Reebok agrees $25m refund for false trainer claims
Reebok, the sports brand, is being forced to return $25m (£15.9m) to consumers in the US who have bought its "toning" shoes, to settle a case brought by the Federal Trade Commission.
The Federal Trade Commission said that Reebok had made unsubstantiated claims in its advertising that its EasyTone walking shoes and RunTone running shoes toned and strengthened leg and bum muscles.
The FTC's complaint also alleged Reebok falsely claimed that the use of EasyTone footwear had been proved to lead to 28% more strength and tone in the buttock muscles, 11% more strength and tone in the hamstring muscles and 11% more strength and tone in the calf muscles, than regular walking shoes.
Reebok has been making its claims since early 2009 across TV, print and online marketing, according to the FTC.
As well as refunding consumers who bought the shoes, which retail from between $60 and $100 in the US, the FTC has barred Reebok from making these claims, along with any health or fitness-related claims, unless they are backed by scientific evidence.

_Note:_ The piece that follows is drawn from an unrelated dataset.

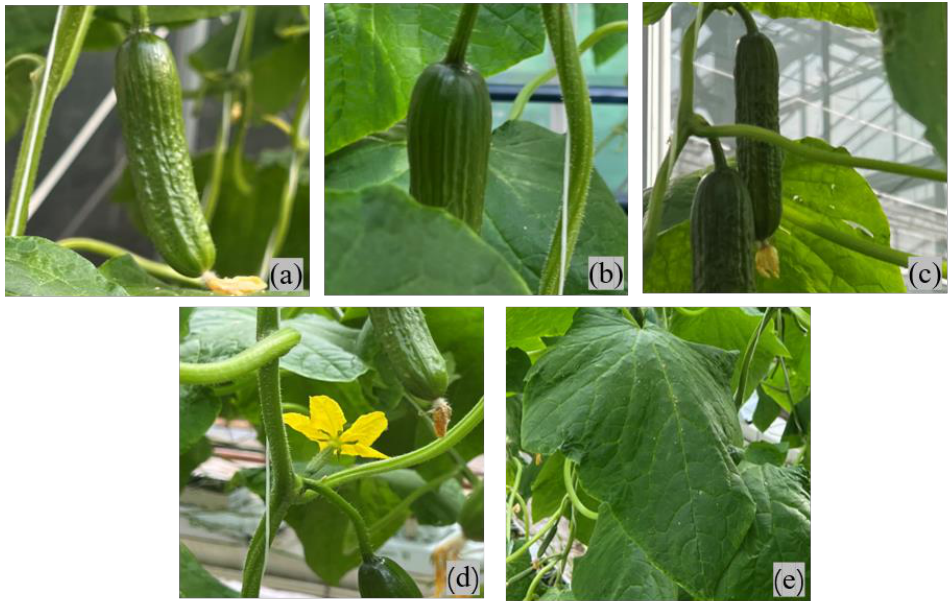
Figure 2. Positive labels ( a – c ) with different degrees of occlusion and negative labels ( d , e ). For each category: ( a ) intact cucumber; ( b ) partial cucumber occluded by leaves; ( c ) cucumber sliced by stems or petioles; ( d ) female flower; and ( e ) leaves and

David Vladeck, director of the FTC's Bureau of Consumer Protection, said: "The FTC wants national advertisers to understand that they must exercise some responsibility and ensure that their claims for fitness gear are supported by sound science."

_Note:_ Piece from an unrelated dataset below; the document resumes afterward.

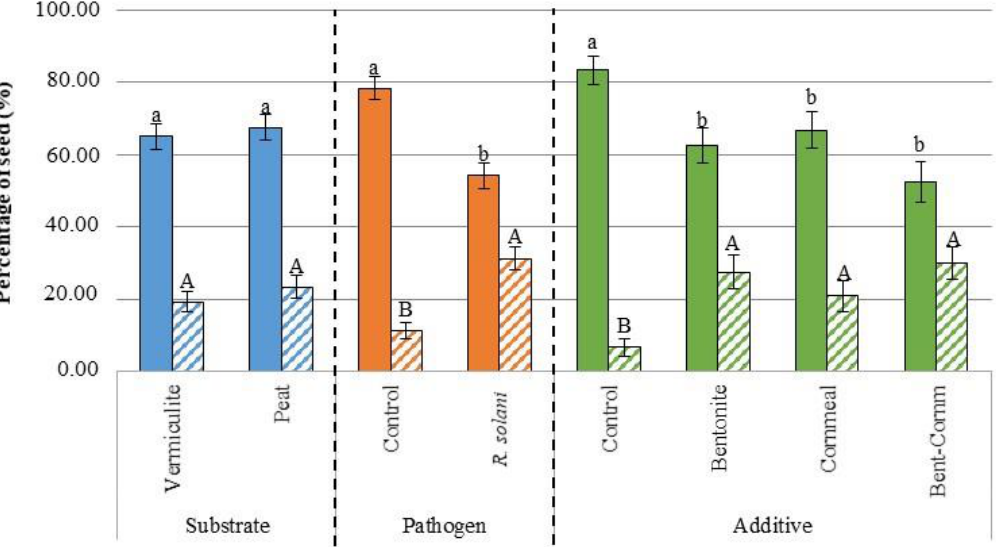
Figure 1. Germination percentage and removed seeds percentage after 24 days of sowing for substrates, pathogen and additives. Blue colour represents the substrates; orange colour represents the presence or absence of R. solani ; green colour represents the types of additives; solid colour represents germination and with striped colour represents removed seeds. Bars of the same colour followed by different letters (small letter for germinated seeds and capital letters for removed seeds) are significantly different ( p ≤ 0.01).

Reebok posted the following statement on its website in response to the settlement.
"In order to avoid a protracted legal battle, Reebok has chosen to settle with the FTC. Settling does not mean we agreed with the FTC's allegations; we do not.
"We fully stand behind our EasyTone technology – the first shoe in the toning category inspired by balance-ball training.

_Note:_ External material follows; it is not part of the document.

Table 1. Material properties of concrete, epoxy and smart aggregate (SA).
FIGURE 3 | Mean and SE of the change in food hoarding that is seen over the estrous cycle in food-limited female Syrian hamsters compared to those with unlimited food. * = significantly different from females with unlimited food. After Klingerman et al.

"We have received overwhelmingly enthusiastic feedback from thousands of EasyTone customers, and we remain committed to the continued development of our EasyTone line of products.
"Our customers are our number one priority, and we will continue to deliver products that they trust and love."
The ASA banned an ad for the EasyTone Curve trainers in December last year, stating the brand gave insufficient evidence to back its claim they toned people's "legs and bum more than regular trainers".